Putnam says Orlando killer passed all background checks for state licenses, including mental health screening
Florida Agriculture Commissioner Adam Putnam said Monday that Omar Mateen, the gunman in the massacre at the Pulse nightclub in Orlando, successfully received two security guard licenses from his agency and renewals because he passed every check under Florida law.
"All of the normal safeguards, all of the normal checks, were completed, and there was no disqualifying offense to prevent the individual from obtaining his license," Putnam said.
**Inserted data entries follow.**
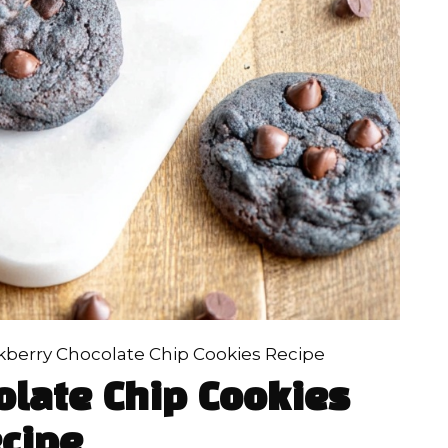
kberry Chocolate Chip Cookies Recipe
olate Chip Cookies
cipe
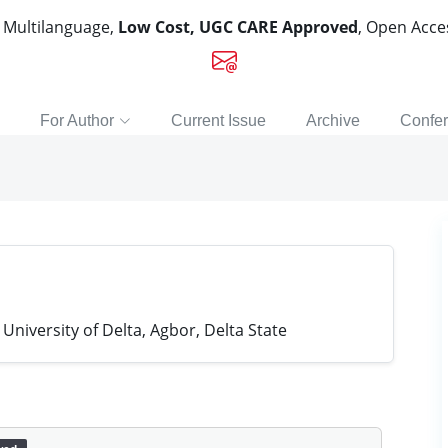
, Multilanguage,
Low Cost, UGC CARE Approved
, Open Acc
For Author
Current Issue
Archive
Confe
University of Delta, Agbor, Delta State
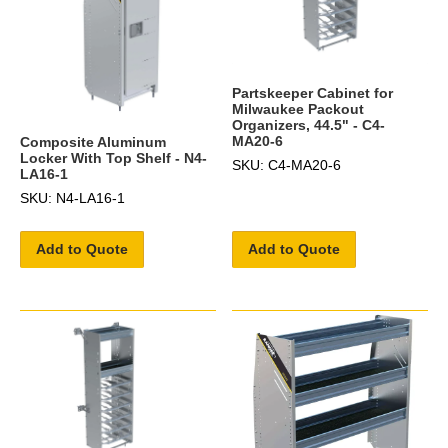
Partskeeper Cabinet for
Milwaukee Packout
Organizers, 44.5" - C4-
MA20-6
Composite Aluminum
Locker With Top Shelf - N4-
SKU: C4-MA20-6
LA16-1
SKU: N4-LA16-1
Add to Quote
Add to Quote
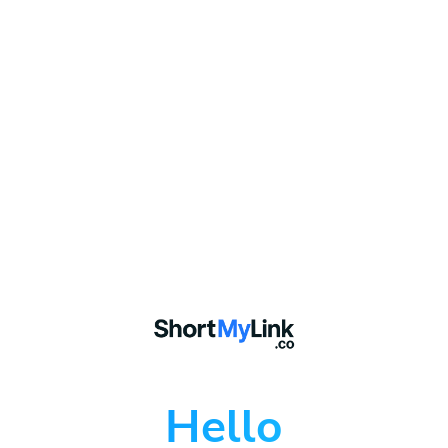
Hello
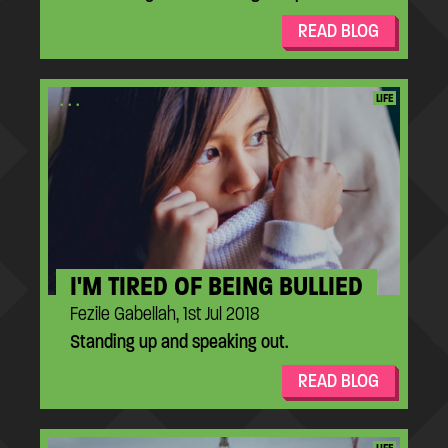
READ BLOG
...
LIFE
I'M TIRED OF BEING BULLIED
Fezile Gabellah, 1st Jul 2018
Standing up and speaking out.
READ BLOG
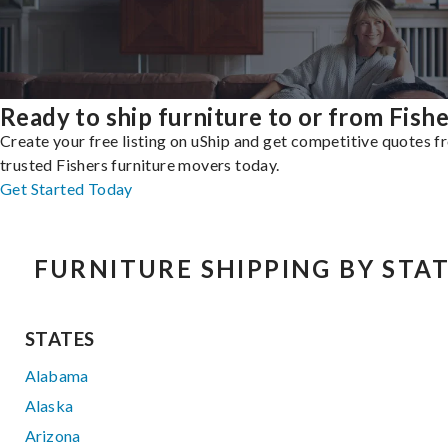
Ready to ship furniture to or from Fish
Create your free listing on uShip and get competitive quotes 
trusted Fishers furniture movers today.
Get Started Today
FURNITURE SHIPPING BY STA
STATES
Alabama
Alaska
Arizona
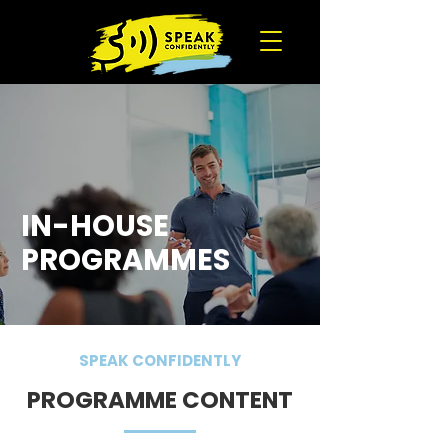
IN-HOUSE
PROGRAMMES
SPEAK CONFIDENTLY
PROGRAMME CONTENT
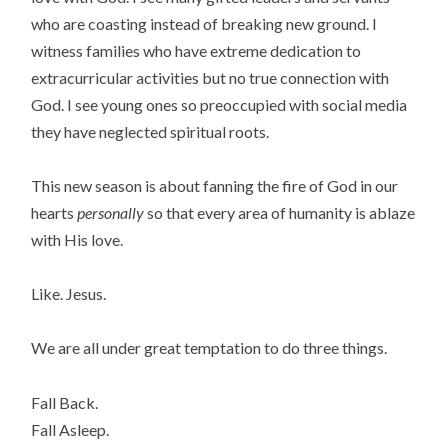
who are coasting instead of breaking new ground. I
witness families who have extreme dedication to
extracurricular activities but no true connection with
God. I see young ones so preoccupied with social media
they have neglected spiritual roots.
This new season is about fanning the fire of God in our
hearts
personally
so that every area of humanity is ablaze
with His love.
Like. Jesus.
We are all under great temptation to do three things.
Fall Back.
Fall Asleep.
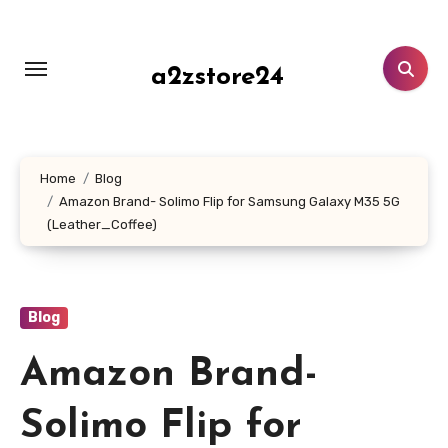
Skip
to
content
a2zstore24
Home
Blog
Amazon Brand- Solimo Flip for Samsung Galaxy M35 5G
(Leather_Coffee)
Blog
Amazon Brand-
Solimo Flip for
"He was fingerprinted, he successfully completed the application, had a criminal background check -- there is nothing in that record that would have disqualified this individual, who was a U.S. citizen, who had a clean criminal record, who underwent a background check and mental health screening, from receiving those licenses."
Putnam's Department of Agriculture and Consumer Services regulates security guards. Mateen held "D" and "G" licenses with the state, meaning he was a licensed security guard and licensed to carry a firearm. The licenses were valid through 2017.
Putnam's agency has not yet responded to public records request from numerous news outlets, including the Times/Herald, for Mateen's file. He said the file "is fairly rich with data that is pertinent to the investigation" and that his agency is working with the FBI and other law enforcement agencies to decide "the appropriate timing" of their release.
Putnam declined to say whether the FBI had contacted his agency about Mateen. The FBI has confirmed it questioned Mateen on three separate occasions.
The Cabinet member and likely candidate for governor met reporters to the state Emergency Operations Center in Tallahassee, activated Sunday by Gov. Rick Scott.
Putnam has been a strong supporter of gun rights and he was repeatedly asked if the Orlando massacre has prompted him to rethink his views on the subject, but he did not directly address the question.
"This tragedy is a painful reminder of how U.S.-born individuals, neighbors, classmates, co-workers can harbor an ideology so dark that they are capable of using the freedoms and the liberties that this country awards all of our citizens for the darkest possible motives," he said.
Putnam also cautioned Floridians to be careful about requests to donate to charities on behalf of the victims and their families. He said it's "fairly common" for people to rip off innocent people at a time of grief by seeking donations to phony charities.
Putnam, a Republican, is in his second and final term as the elected agriculture commissioner, and he's widely regarded as a leading candidate for governor in 2018.